The Rose Harbour building provides secondary housing for women. File photo/Campbell River Mirror

Campbell River’s Rose Harbour planning for more housing

Site provides second-stage housing to support women

Rose Harbour offers women a safe home environment and support services for women with or without children impacted by homelessness, abuse, violence or substance issues.

It is operated by the Campbell River and North Island Transition Society and is referred to as second-stage housing – a next step beyond safe homes and the Anne Elmore Transition House for women and children escaping abuse.

RELATED STORY: Campbell River’s Rose Harbour a ‘saviour’ for one resident

Executive director Valery Puetz defines second-stage housing further.

“What we would like to do is provide housing for after the crisis situation,” she said. “We see daily the need for more housing.”

The first stage of Rose Harbour on Dogwood Street opened about five years ago. The plan is to add existing living units – somewhere between 35 to 40 units. Both Ann Elmore and Rose Harbour are temporary housing, so the society would also like to establish some permanent housing, perhaps with a mix of transitional and permanent space.

“We’re looking for a good continuum of housing,” she said.

To gain support, Rose Harbour has been trying to gather support from throughout the community to take to province for funding under its affordable housing programming.

“We were looking for letters of support because we were putting in a proposal to the provincial government,” Puetz says, adding they do not have a lot of response yet from the province. However, she says there has been strong community backing.

RELATED STORY: Campbell River business taking donations for Ann Elmore House and Rose Harbour again

The matter did come up at a regional district meeting last month after Area D Director Brenda Leigh was contacted by a board member about support for the project. Included in the SRD report for reference was a letter requesting support from 2011 referring to the original phase.

“I think she thought she could get money from grants in aid,” Leigh said.

Leigh had responded that this would not be a grant-in-in matter.

“We probably wouldn’t be funding any buildings, but we could give a letter of support for them to go to the province,” she said.
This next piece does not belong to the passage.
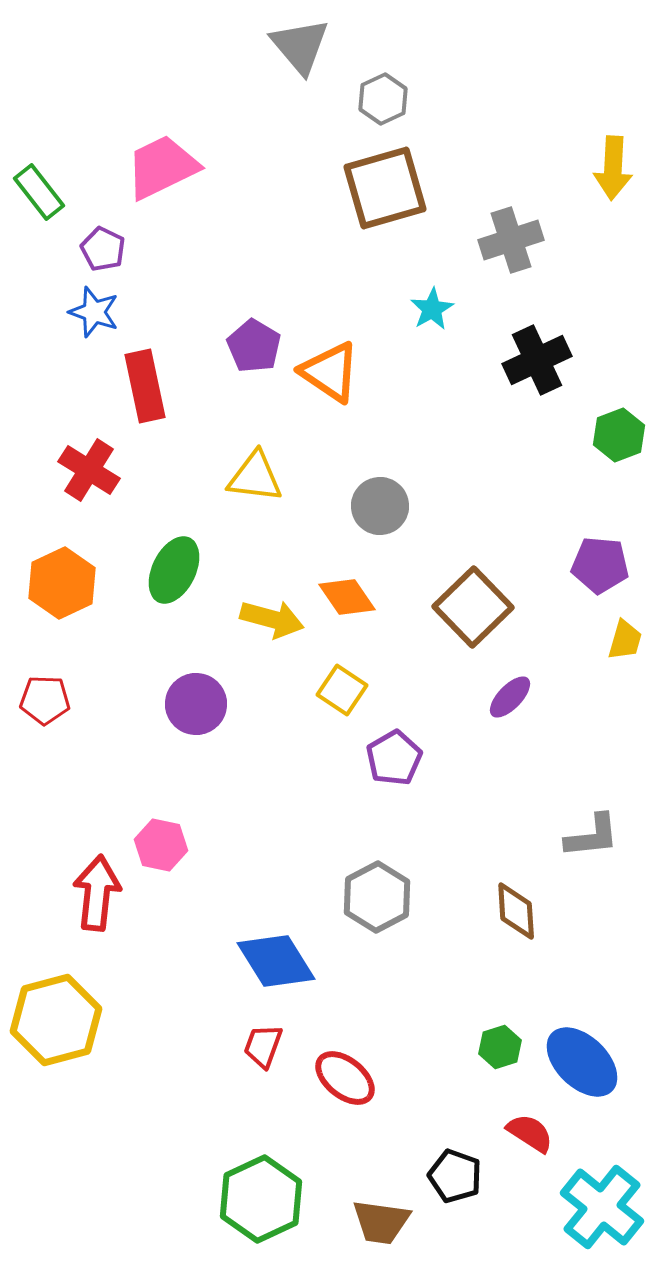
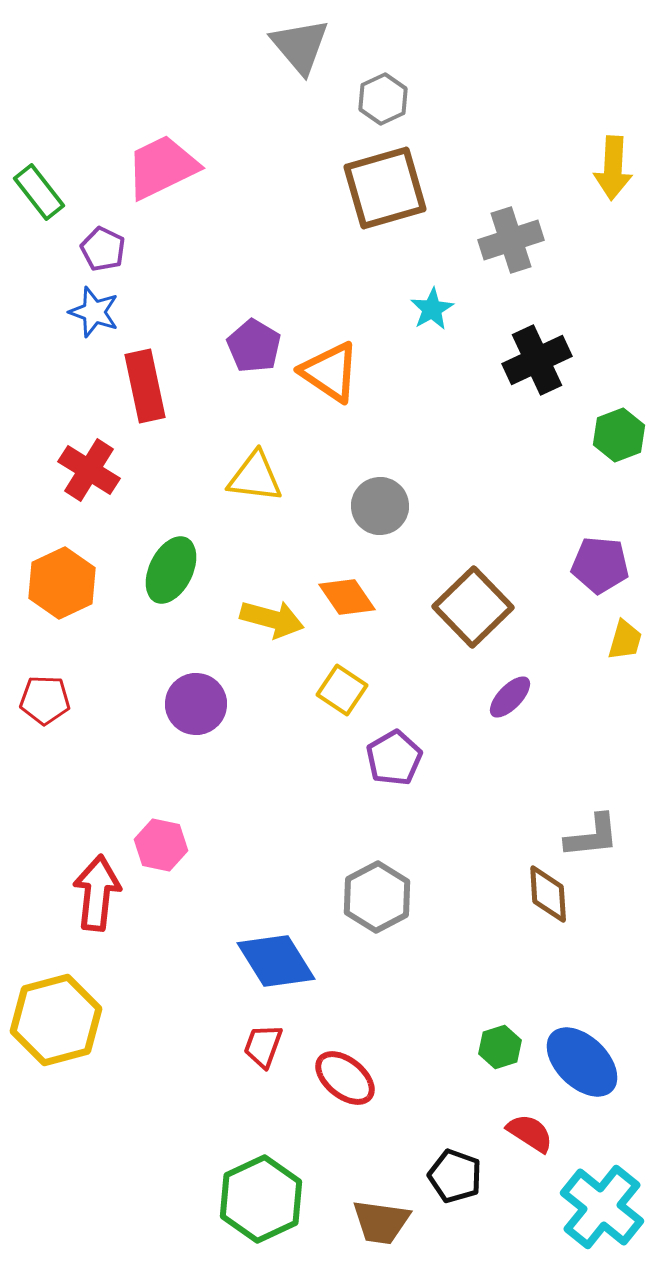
green ellipse at (174, 570): moved 3 px left
brown diamond at (516, 911): moved 32 px right, 17 px up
The board received the report but held off providing a letter until it can hear more about the plan.

Andy Adams, one of the Campbell River directors, made a motion to defer the letter of support pending a presentation by Rose Harbour representatives at a future SRD meeting.

He said there is other information about the project that had not ben shared with all the members of the board and “other extenuating circumstances,” such as land acquisition, though he did describe the project as a “fantastic addition” but felt the whole board should be brought up to date about the plans for Rose Harbour.

Abram asked if there was any time sensitivity to the request. Leigh said she was not aware of any.

“I agree, if you want to hear more about what the project entails, we should have them make a presentation,” she added.